Those in the trenches using these tools say AI can't match human judgment, empathy, or nuance
As artificial intelligence adoption accelerates across the legal sector, one question remains: Can AI replace lawyers?
It’s the question legal scholars, law firm leaders, and tech innovators tell Canadian Lawyer they hear most often.
Their answer? Not really.
While AI is becoming a powerful tool in legal practice, experts agree it still lacks the core qualities defining good lawyering – judgment, empathy, creativity, and the ability to navigate human nuance. And they say those are unlikely ever to be fully replicated by machines.
Robert Diab, a professor at the Faculty of Law at Thompson Rivers University, says the idea that AI will revolutionize the legal profession is overstated.
“The argument that AI is going to bring about a massive transformation in the practice of law … I respectfully disagree completely,” Diab says.
He says that while AI may support some tasks, the core of legal work – decision-making, responsibility, and the human touch – remains irreplaceable.
“AI won’t be able to hold the client's hand, negotiate with the other side, use emotional intelligence to read the room, or to read the client and to formulate the right questions… AI is not [capable] of going to court, using emotional intelligence to read what's happening, and making quick decisions about what’s appropriate and what isn't.”
Tali Green, CEO of legal tech platform Goodfact, adds that even the most impressive AI tools remain fundamentally unreliable without human oversight.
“AI still won't tell you when it made a mistake. It won't tell you why it chose this thing over that thing. It won't tell you that it's hallucinating.”
While AI might be able to draft content or retrieve relevant information, it doesn’t understand strategy and certainly can’t read a room, she says.
“If an AI prepares an argument for you, you're still going to need to figure out if it's persuasive or not. You are going to have to make a compelling argument to the court… These are the nuances that I think right now only a human can accomplish,” Green says.
Marlon Hylton, founder of Innov-8 Data Counsel and Innov-8 Legal Inc., echoes that point and says that lawyering is a human-centred profession where soft skills matter just as much as technical prowess.
“Lawyering is about people. It's about strategy. That’s what the real crux of it is. Going through the documents quickly isn't an end in itself.”
For Diab, a former practising lawyer, much of the hype around AI in legal practice stems from a misunderstanding of how lawyers work. AI might be good at finding documents or drafting rough content, but that’s only a small part of the job.

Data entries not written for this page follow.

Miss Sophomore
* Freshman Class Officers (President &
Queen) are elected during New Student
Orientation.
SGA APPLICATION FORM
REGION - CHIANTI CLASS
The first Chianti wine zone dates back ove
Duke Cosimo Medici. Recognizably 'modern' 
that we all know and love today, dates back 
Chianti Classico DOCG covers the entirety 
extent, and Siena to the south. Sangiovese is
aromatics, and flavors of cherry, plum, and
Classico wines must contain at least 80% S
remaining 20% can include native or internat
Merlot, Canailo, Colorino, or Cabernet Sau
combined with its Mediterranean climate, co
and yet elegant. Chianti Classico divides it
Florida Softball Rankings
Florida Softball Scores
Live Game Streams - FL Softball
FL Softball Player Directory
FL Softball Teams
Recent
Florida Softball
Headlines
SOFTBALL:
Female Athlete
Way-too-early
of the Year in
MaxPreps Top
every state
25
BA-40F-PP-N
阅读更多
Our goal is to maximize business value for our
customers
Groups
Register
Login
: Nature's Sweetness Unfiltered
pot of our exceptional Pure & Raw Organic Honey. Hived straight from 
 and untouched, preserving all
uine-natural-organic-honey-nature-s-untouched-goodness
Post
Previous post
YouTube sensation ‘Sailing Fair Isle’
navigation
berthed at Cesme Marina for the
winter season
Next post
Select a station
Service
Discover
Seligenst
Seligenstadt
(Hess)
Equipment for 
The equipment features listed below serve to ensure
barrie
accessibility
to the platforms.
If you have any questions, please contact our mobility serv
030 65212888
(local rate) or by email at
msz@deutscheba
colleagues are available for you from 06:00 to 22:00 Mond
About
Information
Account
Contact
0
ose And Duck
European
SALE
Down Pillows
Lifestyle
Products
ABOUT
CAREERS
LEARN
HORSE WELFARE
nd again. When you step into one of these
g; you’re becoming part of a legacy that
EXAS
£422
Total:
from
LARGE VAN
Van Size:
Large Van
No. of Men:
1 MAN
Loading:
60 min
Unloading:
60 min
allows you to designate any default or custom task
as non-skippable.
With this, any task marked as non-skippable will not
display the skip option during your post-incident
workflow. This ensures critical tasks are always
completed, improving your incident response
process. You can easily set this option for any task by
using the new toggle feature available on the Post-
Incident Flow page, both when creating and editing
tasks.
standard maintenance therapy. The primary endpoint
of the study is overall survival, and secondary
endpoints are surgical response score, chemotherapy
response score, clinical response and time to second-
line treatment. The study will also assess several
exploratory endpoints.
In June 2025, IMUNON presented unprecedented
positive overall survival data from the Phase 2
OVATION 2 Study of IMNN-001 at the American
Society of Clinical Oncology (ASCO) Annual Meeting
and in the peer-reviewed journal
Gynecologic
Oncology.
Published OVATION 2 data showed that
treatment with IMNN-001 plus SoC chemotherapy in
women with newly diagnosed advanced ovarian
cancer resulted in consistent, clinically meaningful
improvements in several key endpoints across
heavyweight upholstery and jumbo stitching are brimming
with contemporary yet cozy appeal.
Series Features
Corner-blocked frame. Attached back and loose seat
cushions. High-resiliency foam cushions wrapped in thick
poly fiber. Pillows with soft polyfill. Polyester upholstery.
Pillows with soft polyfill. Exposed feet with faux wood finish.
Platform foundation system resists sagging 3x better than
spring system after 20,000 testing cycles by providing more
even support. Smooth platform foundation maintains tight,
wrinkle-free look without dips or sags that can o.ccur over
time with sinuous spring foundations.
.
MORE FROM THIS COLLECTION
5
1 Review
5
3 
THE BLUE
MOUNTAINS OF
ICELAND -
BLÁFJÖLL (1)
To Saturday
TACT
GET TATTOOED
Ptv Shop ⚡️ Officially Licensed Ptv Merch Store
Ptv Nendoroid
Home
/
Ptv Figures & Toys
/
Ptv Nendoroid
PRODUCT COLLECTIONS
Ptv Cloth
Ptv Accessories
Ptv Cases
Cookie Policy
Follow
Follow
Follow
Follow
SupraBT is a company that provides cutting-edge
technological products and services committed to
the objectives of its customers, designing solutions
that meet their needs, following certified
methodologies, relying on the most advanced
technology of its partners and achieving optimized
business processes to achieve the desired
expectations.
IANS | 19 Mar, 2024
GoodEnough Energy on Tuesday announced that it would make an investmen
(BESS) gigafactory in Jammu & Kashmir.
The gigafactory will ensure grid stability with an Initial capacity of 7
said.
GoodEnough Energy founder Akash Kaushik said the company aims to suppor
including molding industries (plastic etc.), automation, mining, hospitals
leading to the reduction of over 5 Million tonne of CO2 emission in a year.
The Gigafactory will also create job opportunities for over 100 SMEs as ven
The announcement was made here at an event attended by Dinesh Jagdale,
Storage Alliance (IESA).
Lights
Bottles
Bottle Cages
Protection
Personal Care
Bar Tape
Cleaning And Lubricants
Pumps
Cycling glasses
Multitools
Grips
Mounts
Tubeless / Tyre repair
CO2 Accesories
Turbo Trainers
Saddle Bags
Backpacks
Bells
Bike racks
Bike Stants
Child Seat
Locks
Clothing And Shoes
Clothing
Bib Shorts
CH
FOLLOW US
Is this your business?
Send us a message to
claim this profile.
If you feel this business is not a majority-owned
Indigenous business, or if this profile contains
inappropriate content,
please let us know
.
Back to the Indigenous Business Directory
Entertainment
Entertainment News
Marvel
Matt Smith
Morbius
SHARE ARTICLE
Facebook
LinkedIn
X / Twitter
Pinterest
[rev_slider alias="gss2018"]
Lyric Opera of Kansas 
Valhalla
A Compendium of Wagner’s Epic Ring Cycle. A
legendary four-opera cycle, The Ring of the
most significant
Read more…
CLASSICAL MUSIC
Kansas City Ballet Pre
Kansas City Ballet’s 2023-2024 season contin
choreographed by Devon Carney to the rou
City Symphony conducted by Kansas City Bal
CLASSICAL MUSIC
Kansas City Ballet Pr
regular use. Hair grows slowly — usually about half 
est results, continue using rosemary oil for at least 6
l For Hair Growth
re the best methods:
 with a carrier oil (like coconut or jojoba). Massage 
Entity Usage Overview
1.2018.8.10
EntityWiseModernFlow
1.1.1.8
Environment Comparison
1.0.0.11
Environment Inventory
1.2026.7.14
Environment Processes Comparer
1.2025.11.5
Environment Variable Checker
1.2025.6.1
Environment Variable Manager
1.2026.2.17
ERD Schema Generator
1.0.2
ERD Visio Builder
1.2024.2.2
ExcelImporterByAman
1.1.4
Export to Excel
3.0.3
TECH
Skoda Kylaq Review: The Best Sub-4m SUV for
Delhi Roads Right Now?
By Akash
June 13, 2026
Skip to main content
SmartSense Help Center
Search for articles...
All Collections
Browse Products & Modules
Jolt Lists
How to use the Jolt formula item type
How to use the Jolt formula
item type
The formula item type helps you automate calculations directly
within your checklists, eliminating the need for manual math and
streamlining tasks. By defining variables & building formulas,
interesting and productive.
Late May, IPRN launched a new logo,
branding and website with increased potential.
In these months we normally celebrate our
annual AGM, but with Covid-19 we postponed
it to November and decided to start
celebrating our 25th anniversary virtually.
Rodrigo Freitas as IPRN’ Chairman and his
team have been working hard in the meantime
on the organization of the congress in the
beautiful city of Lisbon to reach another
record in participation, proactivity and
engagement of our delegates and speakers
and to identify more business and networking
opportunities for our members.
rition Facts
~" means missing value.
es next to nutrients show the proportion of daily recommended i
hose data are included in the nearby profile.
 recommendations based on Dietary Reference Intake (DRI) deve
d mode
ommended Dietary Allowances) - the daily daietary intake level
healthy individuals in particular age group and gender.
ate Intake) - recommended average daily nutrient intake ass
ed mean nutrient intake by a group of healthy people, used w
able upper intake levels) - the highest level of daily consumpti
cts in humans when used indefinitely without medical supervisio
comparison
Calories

“The vast majority of the time, lawyers are poring over key documents in a case and the main contract. They’re going over the main two or three precedents that apply. They're really carefully wording their factum or written argument… The idea that 80 percent of what we can do can be automated is just gross misunderstanding or mischaracterization of the way most lawyers spend their time,” he says.
All these experts agree that AI has its place as a time-saving tool that can streamline tedious or repetitive work, allowing lawyers to spend more time on more important tasks.
“It will make many things that are tedious and mechanical easier, quicker and more effortless, but it won't replace the core tasks that we carry out that draw on our creativity, our emotional intelligence, the depth of our knowledge in an area of law,” Diab says.
Hylton sees this as an opportunity to accelerate growth for promising junior lawyers.
“AI will free up the time of talented junior associates to get more exposure to the more complex, more meaningful parts of the practice of law. That's going to get them to extraordinary in a much quicker time… They will be coming up with different approaches to a problem, applying human creativity, which is something AI today cannot do.”
Bruce Chapple, managing partner and CEO at McMillan LLP, agrees. Rather than replacing lawyers, he sees AI as a tool that enables them to focus on what really matters – giving advice, building relationships, and exercising judgment.
“AI will never be in the boardroom with people, delivering the arguments, responding to the arguments in real-time… or making difficult judgment calls,” Chapple says.
He adds that AI can improve efficiency by automating the first steps in a process and letting lawyers home in on the parts that require human insight.
“If AI can produce a first draft of an agreement, an associate can go back through it and work on the most important clauses, instead of spending the time on the entire agreement… AI will let us focus on the important parts of the advice we’re giving, to do it with more data, and therefore to give better advice at the end of the day,” he says.
The consensus among legal experts seems clear: While AI can enhance efficiency, it cannot replicate the human elements central to law – such as emotional intelligence, ethical reasoning, and the ability to persuade, empathize, and strategize in the moment.
As Green notes, the human element is irreplaceable, and there are nuances that an algorithm can’t yet grasp.
"AI augments human legal expertise; it doesn't replace it," Hylton says.
“The transformation thesis is overstated,” Diab says.